Snowmobile
Activities

Riding in Tracked Vehicles

 
Snowmobile
Sightseeing during the winter months is a delightful way to enjoy the beauty of Red River and the Sangre de Cristo Mountains.

Snowcat tours are the specialty of Red River Off-Road which provides tours seven days a week in special tracked vehicles that carry multiple passengers. Touring through snow-covered meadows and past abandoned gold mines and old miner cabins from the glory days of the 1800s is the adventure of a lifetime!

Run by snowmo veteran Jason Akerson, Sled Shed is Red River’s longest-running snowmobile tour company. Offering 2-3½ hour tours in the Carson Forest, the machines can accommodate two people. Snowsuits, helmets and goggles are provided. Sled Shed is located on W. Main Street which is New Mexico Highway 38.

Bobcat Pass Wilderness Adventures is located at the top of Bobcat Pass, five minutes from downtown Red River. Henry and Sue Lewis offer all the riding gear and 2-hour guided tours on private land. Playtime in the large open meadows is a must.

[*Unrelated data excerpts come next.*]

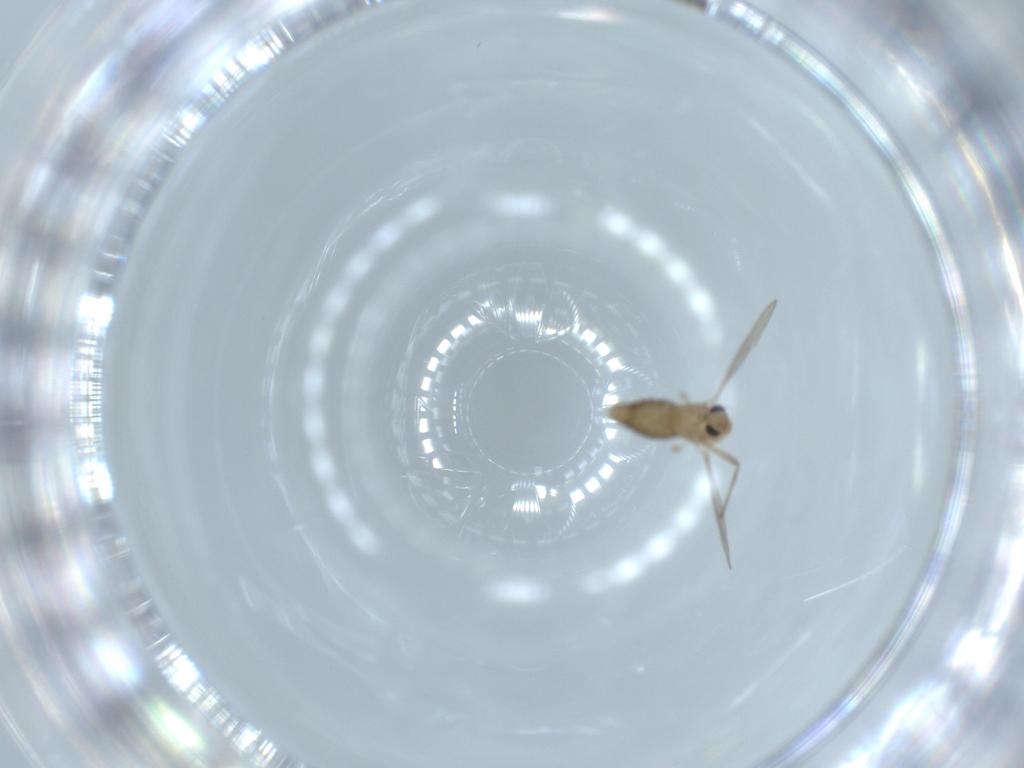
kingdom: Animalia
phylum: Arthropoda
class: Insecta
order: Diptera
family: Chironomidae
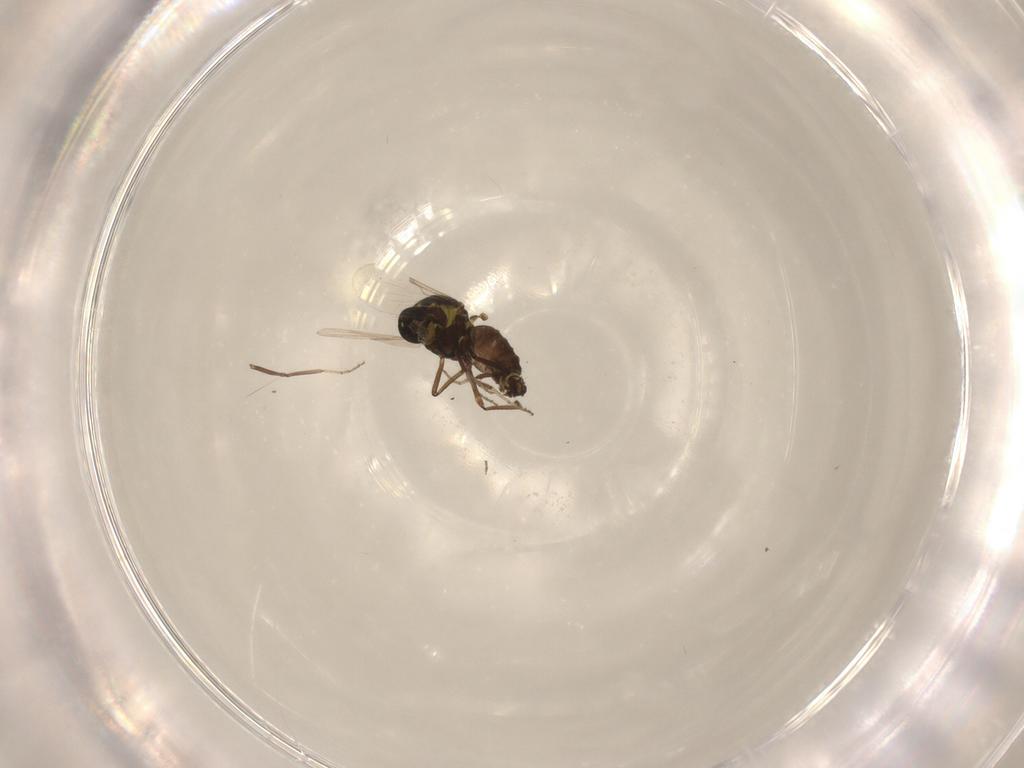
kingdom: Animalia
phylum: Arthropoda
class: Insecta
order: Diptera
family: Ceratopogonidae
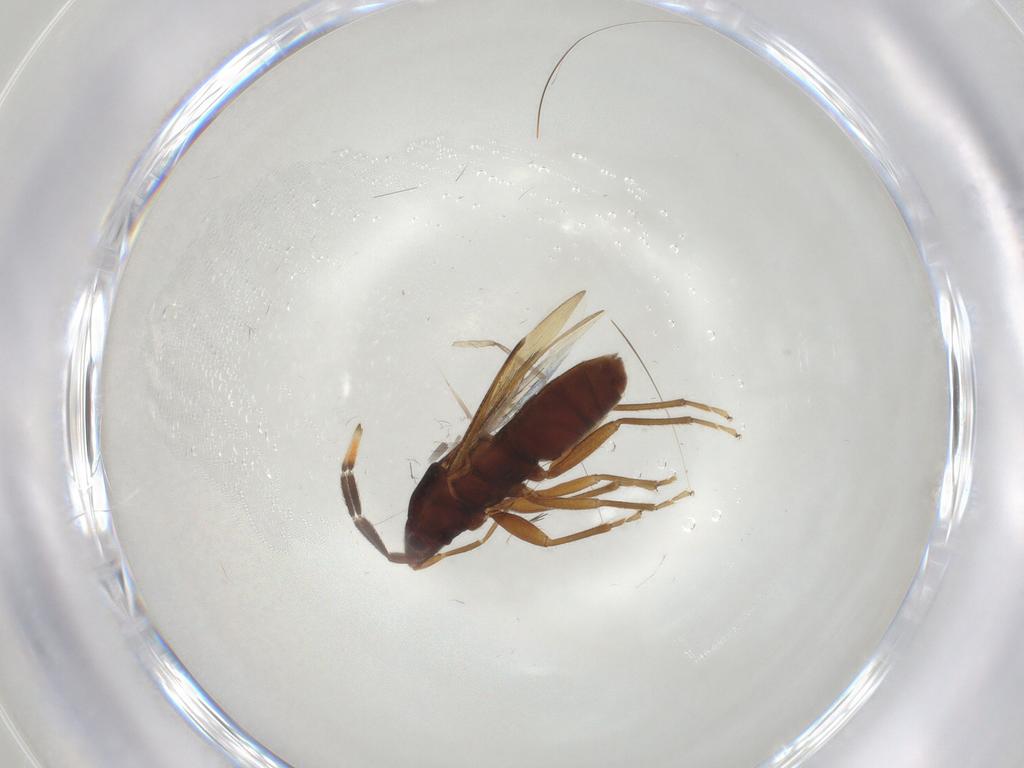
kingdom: Animalia
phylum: Arthropoda
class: Insecta
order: Hemiptera
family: Rhyparochromidae
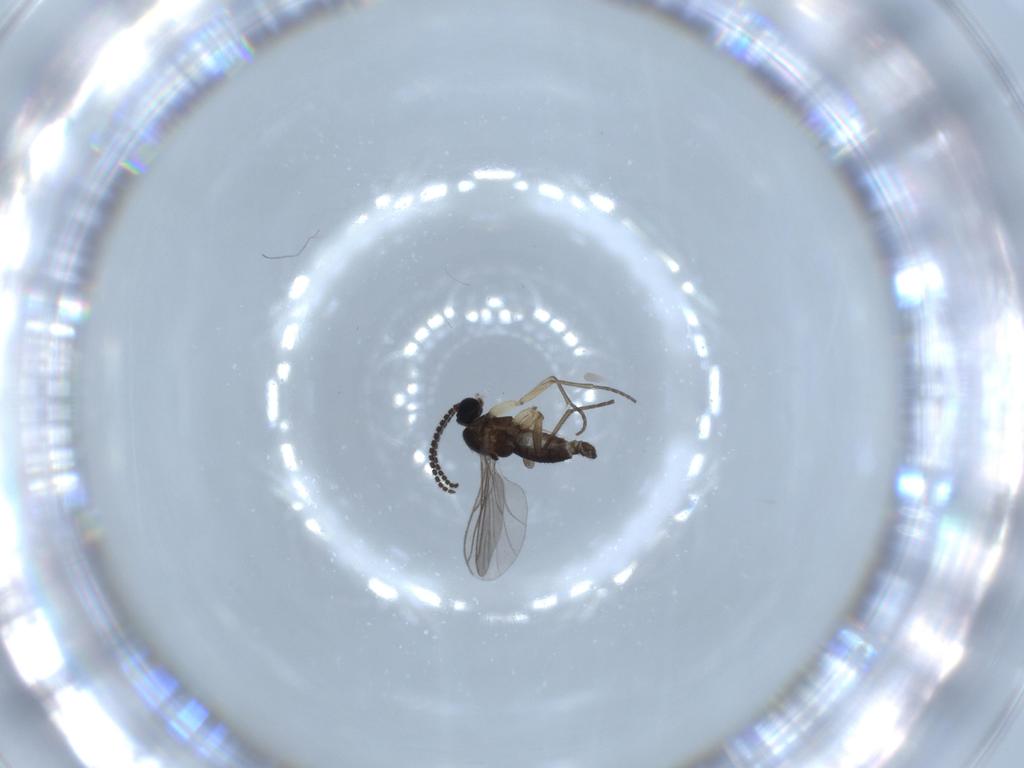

The state of New Mexico requires that any driver under the age of 18 be certified on off-road vehicles. You can do that at www.b4uride.com. If they have taken a safety class in another state on ATVs, watercraft, etc., that certification will work in New Mexico.

Tracked vehicles were created as transportation for the purpose of work. They were designed to be used in cold climates which saw a lot of snow during the winter.

Law enforcement and emergency personnel like Search & Rescue, doctors and nurses, utility workers who needed to service electric and phone lines, and even salesmen who had to deliver vital products to snowy and oft-times remote areas needed trustworthy transportation through blizzards and drifts. (Taverns can’t survive by just selling soft drinks.)

The use of tracked vehicles also appealed to hunters and trappers who needed to get off the regular roads and trails into mountainous and timbered terrain.

The first such vehicles were built over 110 years ago and were primitive by modern standards. They were long, underpowered and steering was an adventure best categorized as an act of faith.

Recreational snowmobiles began to develop in the early to mid-1950s. The slick, agile machines seen bounding over meadows and up across frozen lakes today are the result of major design and manufacturing advances.

Competitive snowmobile racing and hill climbs were part of the natural evolution of recreational riding. Oval track events, snowmobile drag racing, hill crossing and hill climbing competitions have grown for 50 years. The 43rd Annual National Hill Climb Championships are March 21-24, 2019, in Jackson Hole, Wyoming.

Here in Red River, the annual “Race The Face” Hill Climb is set for January 19 at the Red River Ski & Summer Area as part of the 60th Anniversary of the ski area.